Avatar : La Voie du Succès


Beaucoup se questionnent sur la portée et la pertinence de la ressortie d’Avatar, remastérisé en 4K et passé à l’étalonnage HDR, en 2D et en 3D, au cinéma. Pourtant, elle répond à plusieurs nécessités, avant même de greffer ce chef-d’œuvre numérique à un univers ouvert, de franchise, qui nous attend dans les salles cet hiver.


Je ne vais pas m’attarder sur l’analyse du film dans toute son écriture. Si vous souhaitez connaître mon avis dessus, n’hésitez pas à vous reporter sur ma critique complète, juste ici. J’ai beau apprécié le film, dans l’état et le format dans lequel je l’ai découvert, mais il ne serait pas raisonnable de ne pas tomber amoureux de cette version des plus abouties.

Ce qui est intéressant d’étudier avec cette reprise, c’est bien la refonte graphique de la 3D, ainsi que l’emploi d’autres outils visant à fluidifier certaines séquences au visionnage.
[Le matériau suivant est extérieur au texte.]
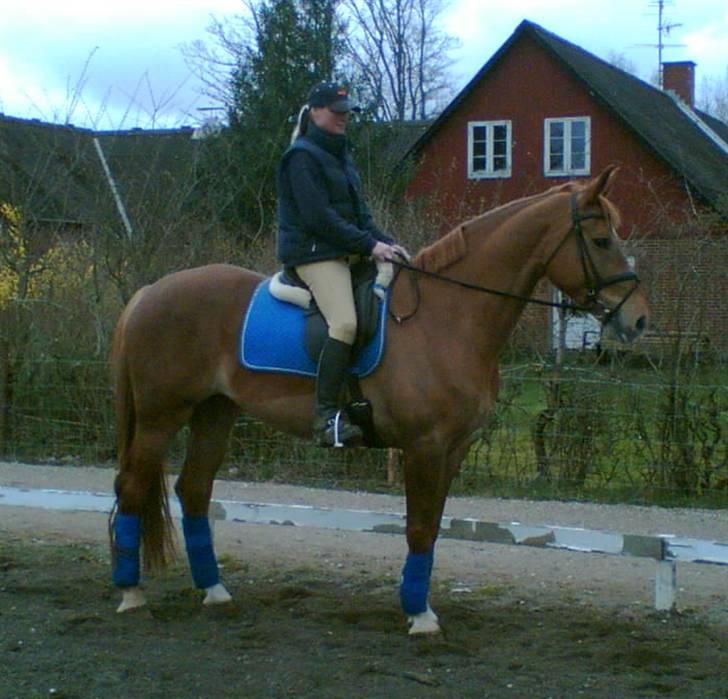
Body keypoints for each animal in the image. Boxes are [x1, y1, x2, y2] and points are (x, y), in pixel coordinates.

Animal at [108, 165, 648, 636]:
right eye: (601, 241)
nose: (638, 319)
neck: (449, 316)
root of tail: (150, 292)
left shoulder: (453, 449)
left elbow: (433, 526)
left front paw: (420, 606)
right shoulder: (425, 446)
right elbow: (419, 528)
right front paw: (420, 616)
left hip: (214, 413)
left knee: (194, 490)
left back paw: (215, 591)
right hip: (161, 416)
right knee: (132, 487)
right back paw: (132, 594)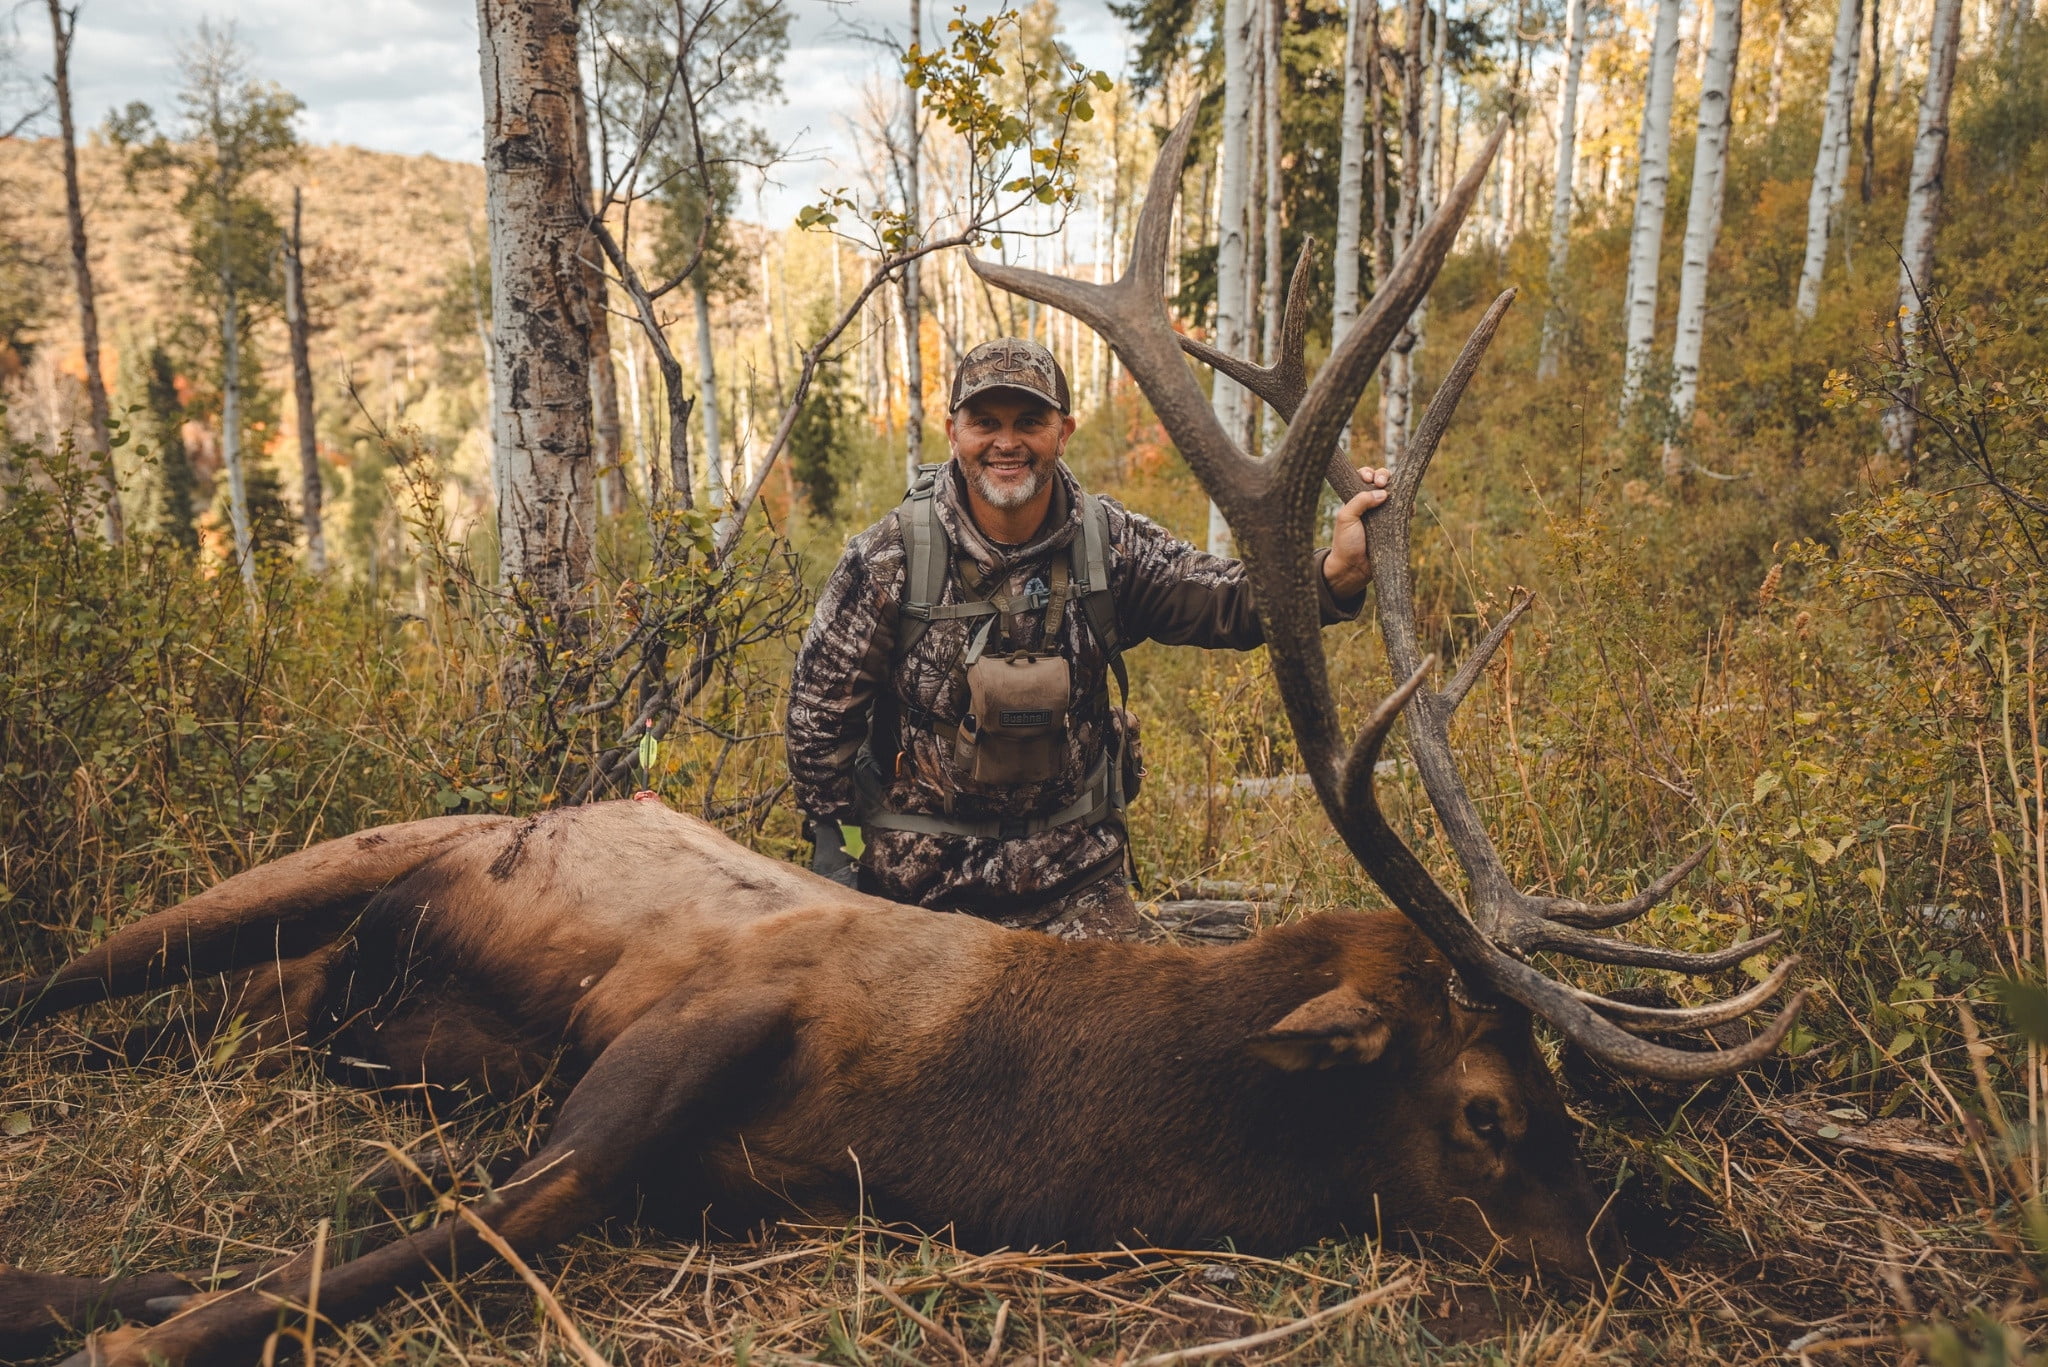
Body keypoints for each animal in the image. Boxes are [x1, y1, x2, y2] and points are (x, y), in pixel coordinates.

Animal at [0, 108, 1802, 1367]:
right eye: (1492, 1108)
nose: (1635, 1253)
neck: (947, 1107)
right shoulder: (686, 1028)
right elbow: (466, 1225)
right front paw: (136, 1314)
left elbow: (429, 1205)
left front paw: (114, 1286)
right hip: (337, 858)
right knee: (58, 982)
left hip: (305, 986)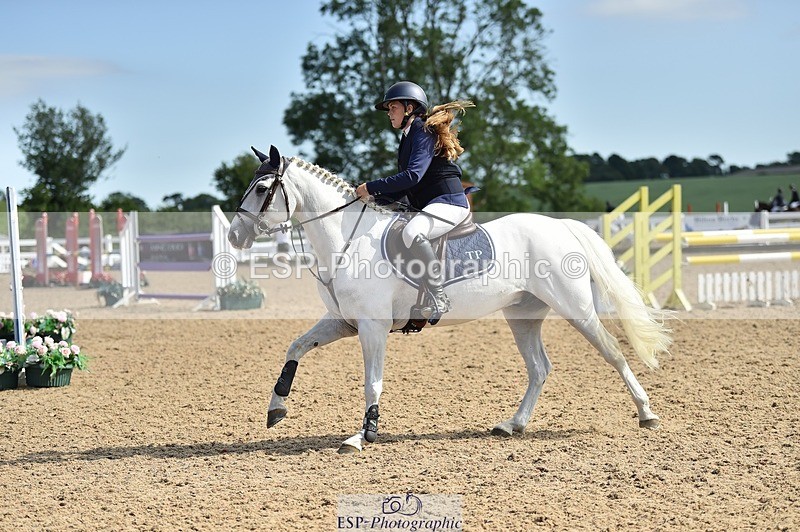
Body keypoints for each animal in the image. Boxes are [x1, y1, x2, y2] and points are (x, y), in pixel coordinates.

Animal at [228, 145, 673, 454]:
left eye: (263, 189)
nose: (234, 236)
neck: (347, 239)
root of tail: (561, 226)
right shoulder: (343, 322)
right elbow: (295, 347)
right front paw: (276, 409)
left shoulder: (373, 327)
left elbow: (373, 382)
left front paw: (362, 435)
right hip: (523, 315)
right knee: (540, 368)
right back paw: (512, 424)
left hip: (575, 309)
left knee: (613, 352)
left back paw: (647, 413)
Ce fut l’occasion pour moi de le découvrir « pour la première fois au cinéma et surtout en 3D ». L’ayant loupé sa sortie en 2009 et ne l’ayant vu que 3 ans après sa sortie officielle, au format 2D DVD classique, on m’a bien fait comprendre que l’on passe à côté de beaucoup d’émotions et de profondeur dans le travail de la mise en scène, exclusivement pensée pour l’usage des lunettes que l’on porte finalement peu ou plus du tout depuis plusieurs années, la faute à son usage exclusivement commercial et marketé de manière outrancière sur des œuvres qui jouent maladroitement sur des gros plans.
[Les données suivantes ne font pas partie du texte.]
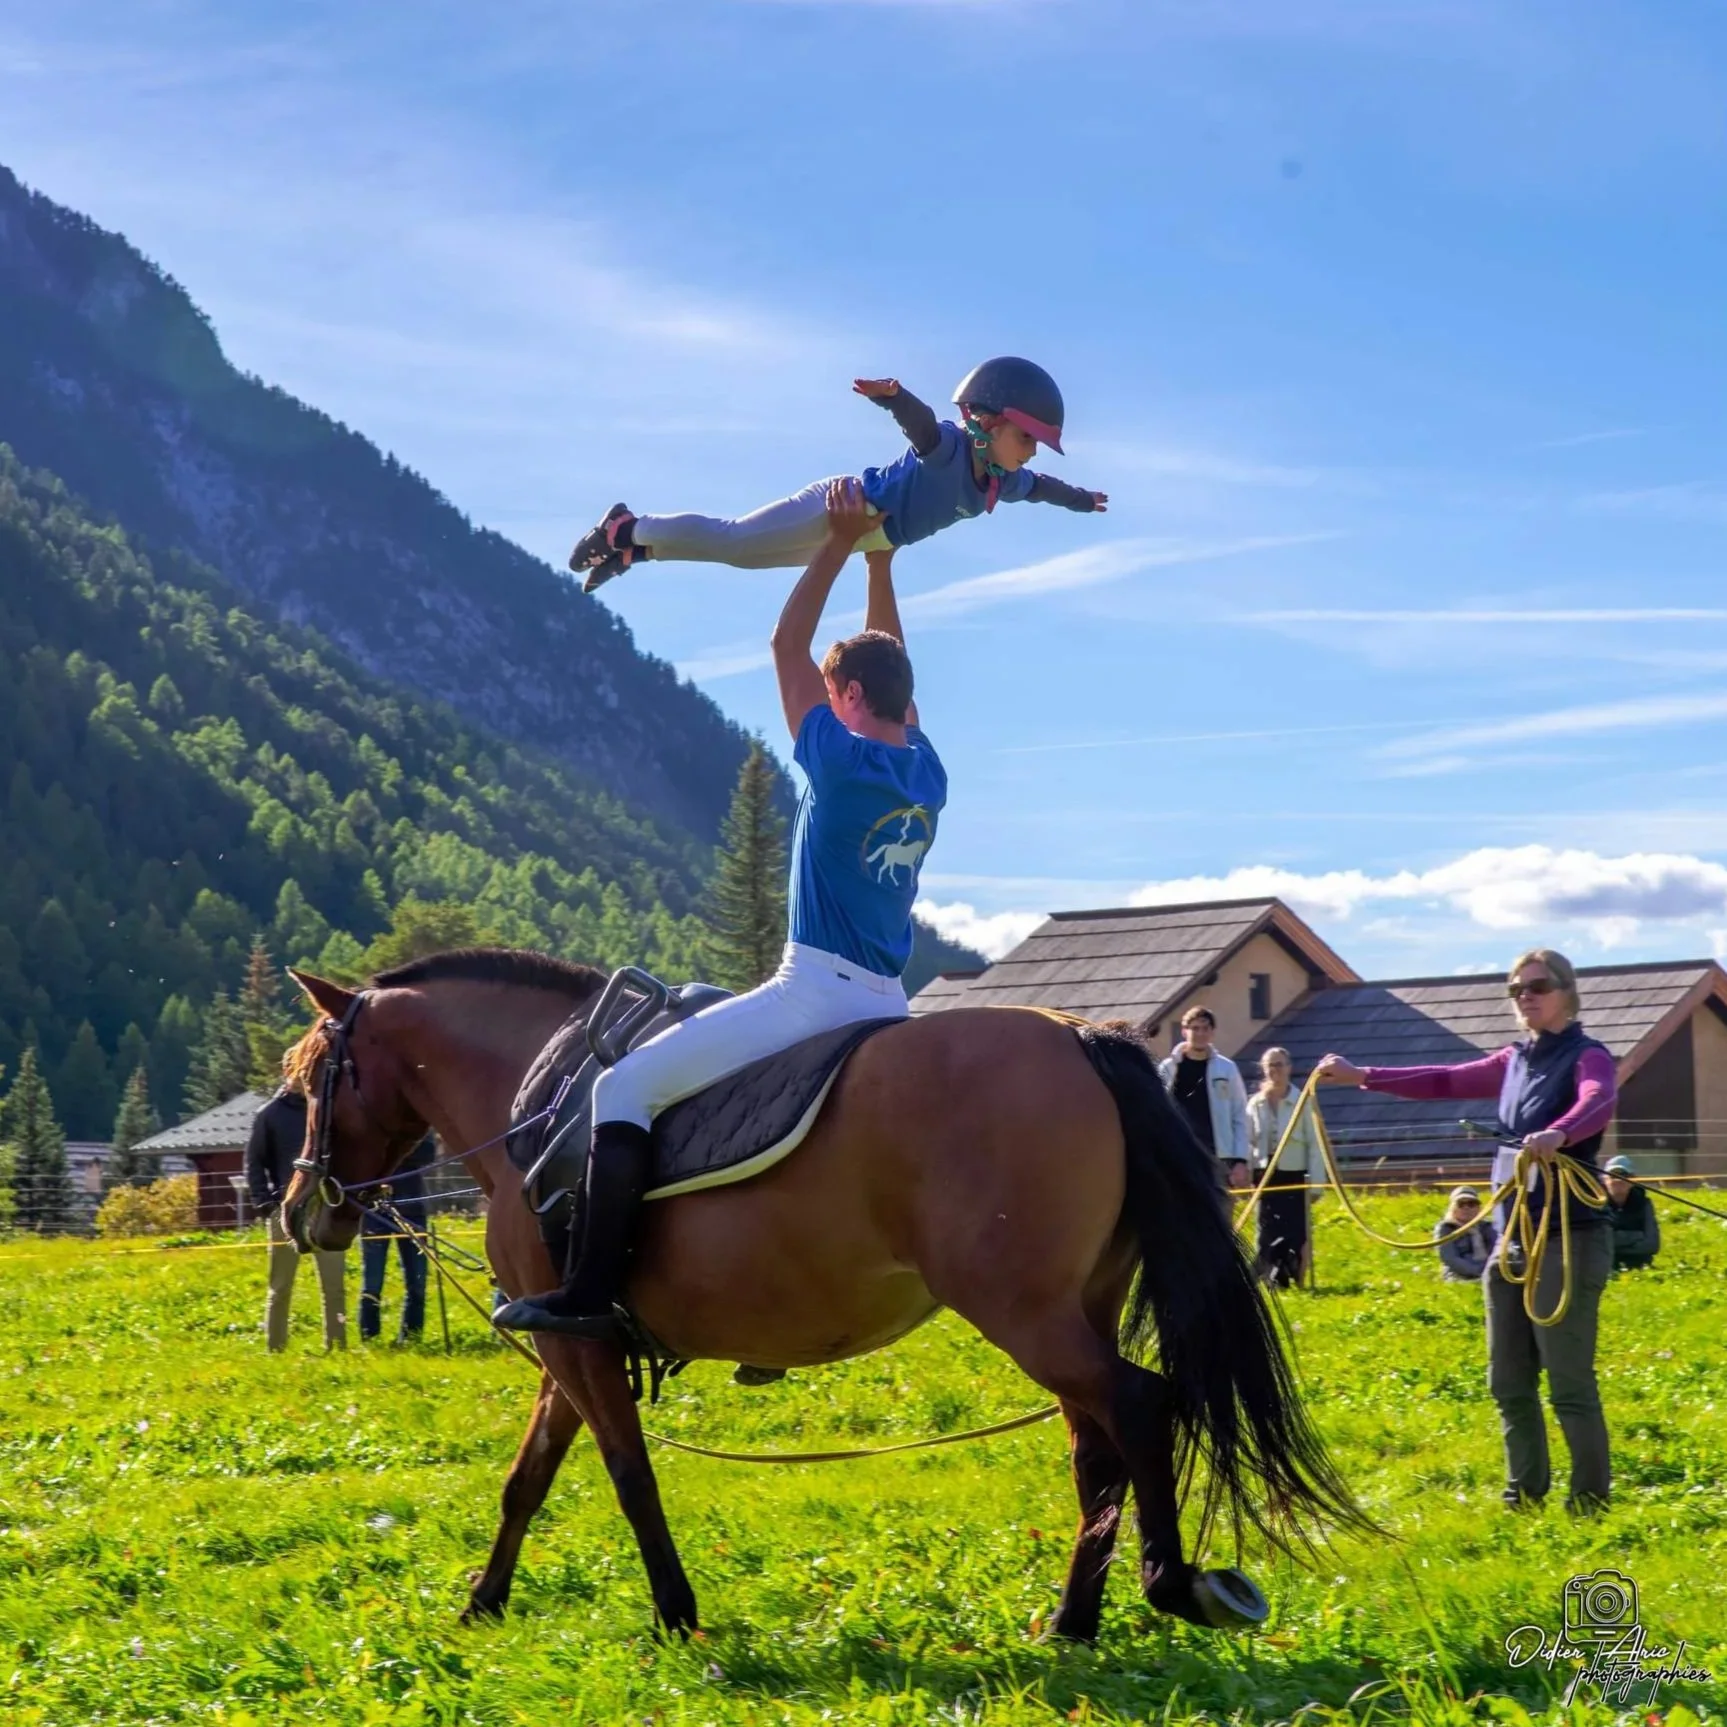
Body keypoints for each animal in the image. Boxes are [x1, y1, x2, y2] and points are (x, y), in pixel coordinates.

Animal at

Il est rare de retrouver cette technologie mise entre les mains du projet qui façonne son récit avec un langage accru de la 3D. En pensant à quelques œuvres de Robert Zemeckis (Le Pôle Express, Beowulf, The Walk), on peut en comprendre l’utilisation et le vertige que l’on déploie. Et avec Avatar, c’est typiquement la même chose, mais avec un sens de l’écriture, propre à son auteur. Le film était dans les tiroirs depuis les années 90 et l’idée de suites attendait patiemment jusqu’à maintenant pour des raisons techniques. La maîtrise de la motion capture et le sens affûté du mouvement sont acquis par le cinéaste, qui n’a pas cessé de limer son matériel de base pour en dénicher toute sa splendeur. Il est donc resté en retrait, comme producteur, dont on imagine l’implication évasive pour certains projets, fraîchement d’un cocon qui ne demande qu’à mûrir.

Alors que nous a concocté ce technicien du grand spectacle, lui qui a le sens des suites (Aliens, Terminator 2) ? Si l’on n’a jamais croisé le regard avec ce chef-d’œuvre numérique, on ne pourra que s’époustoufler du résultat. Pour ceux qui l’auraient déjà vu, il serait tout de même dommage de passer à côté de cette version, sucrerie alléchante et gage d’un avenir solide pour la saga. Quelques scènes additionnelles/coupées servent de transition. La petite histoire est donc prête à rejoindre la grande avec impatience.

Ce second regard attire ainsi notre attention sur les détails et la composition de l’image. Les lunettes vous paraîtront peut-être un peu lourde pour cela, mais les modifications ont enfin pallié la perte de luminosité, chose que je plaignais amèrement lorsque l’on s’engage dans une scène nocturne. Pourtant ici, tout est vivant, même de nuit. Pandora vit et cette essence lumineuse qui circule entre tous les êtres vivants est visible à chaque instant. La peau des Na’vi est d’ailleurs impeccable. Et pour accompagner cet élan, la bande-originale du regretté James Horner nous frappe toujours. Ce dernier recompose d’ailleurs certains de ses anciens morceaux pour en délivrer une toute nouvelle expérience, que l’équipement Dolby Atmos permet à présent de la transcender.

La ressortie du premier volet fait indéniablement monter la sauce sur l’exploration marine et sous-marine de « Avatar : La Voie de l’Eau », dont on nous présente un extrait en milieu de générique. La motion capture sous l’eau est sensationnelle, à croire qu’avec « Titanic » et « Abyss », Cameron a également fini par trouver sa voie au cœur de cette ressource naturelle.

Si vous pouvez en profiter, n’hésitez pas à (re)découvrir cette aventure, entre le culte de la nature et celui d’une vie que l’on choisit de défendre et d’aimer, simplement parce que l’on peut y renaître.